• Erfahrungsbericht: Für mich war der schlimmste Satz immer

    Gut gemeinte Sätze....
    Für mich war der schlimmste Satz immer: "Der Mensch lebt in der Erinnerung weiter".

    Von mir aus könnte man den Satz ersatzlos streichen.

    Der Mensch lebt nicht weiter... auch nicht in der Erinnerung. Er starb mit 38 und 38 ist die letzte Erinnerung die ich haben werde. Während ich 50 oder 60 oder 70 werde, bleibt er immer 38. Ich werde nie erfahren, wie er wäre, wenn er älter geworden wäre.

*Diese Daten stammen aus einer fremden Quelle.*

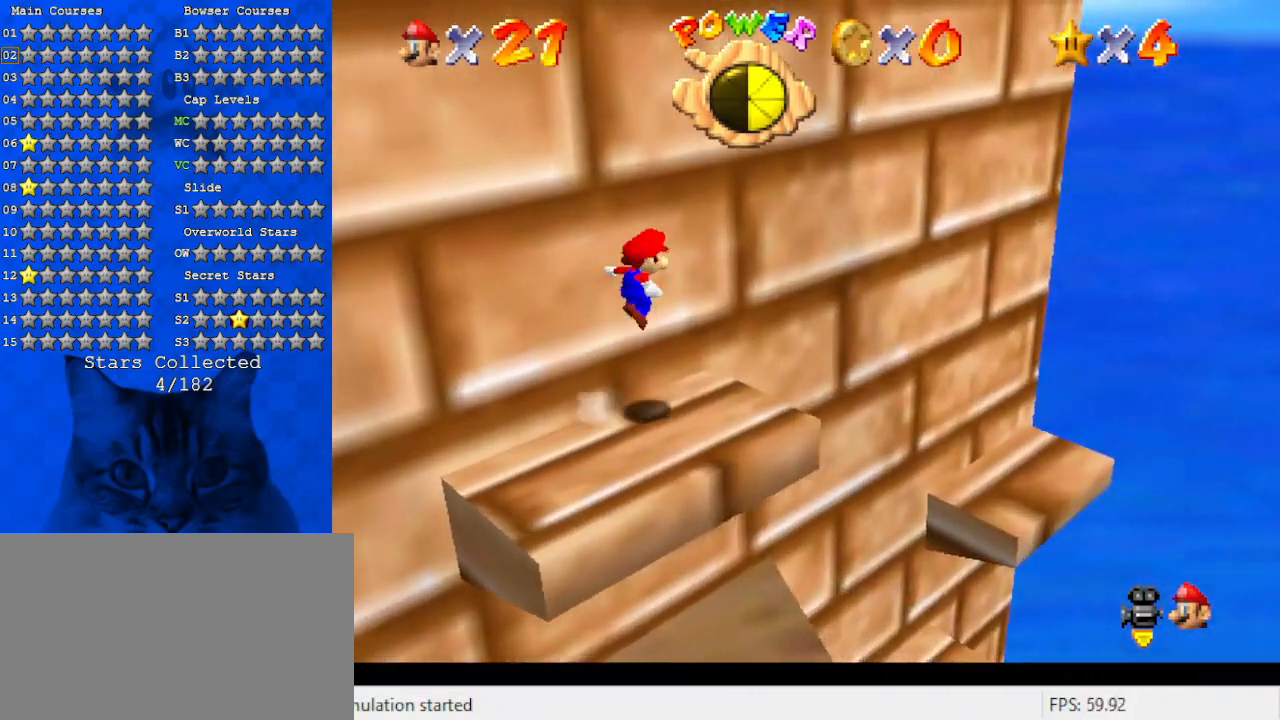
{"keys": ["d", "right"], "events": [[233, "d", "down"], [233, "shift", "up"], [367, "d", "up"], [367, "up", "up"], [467, "d", "down"]]}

    Allenfalls lebt meine Erinnerung an den Menschen weiter, wobei "lebt" für mich einfach das falsche Wort ist. Weil an einer Erinnerung nichts lebendiges ist. Sie existiert nur noch im Kopf oder durch Worte. Das an was ich mich erinnere, das war lebendig - in dem Moment wo es passierte - und ab dem nächsten Moment ist es nur noch Erinnerung.
    Seit mein Partner starb, bin ich auch mit meinen Erinnerungen allein. Ich kann auch die Erinnerungen nicht mehr mit ihm teilen. Ich kann nicht mehr zu ihm sagen: "weißt du noch....".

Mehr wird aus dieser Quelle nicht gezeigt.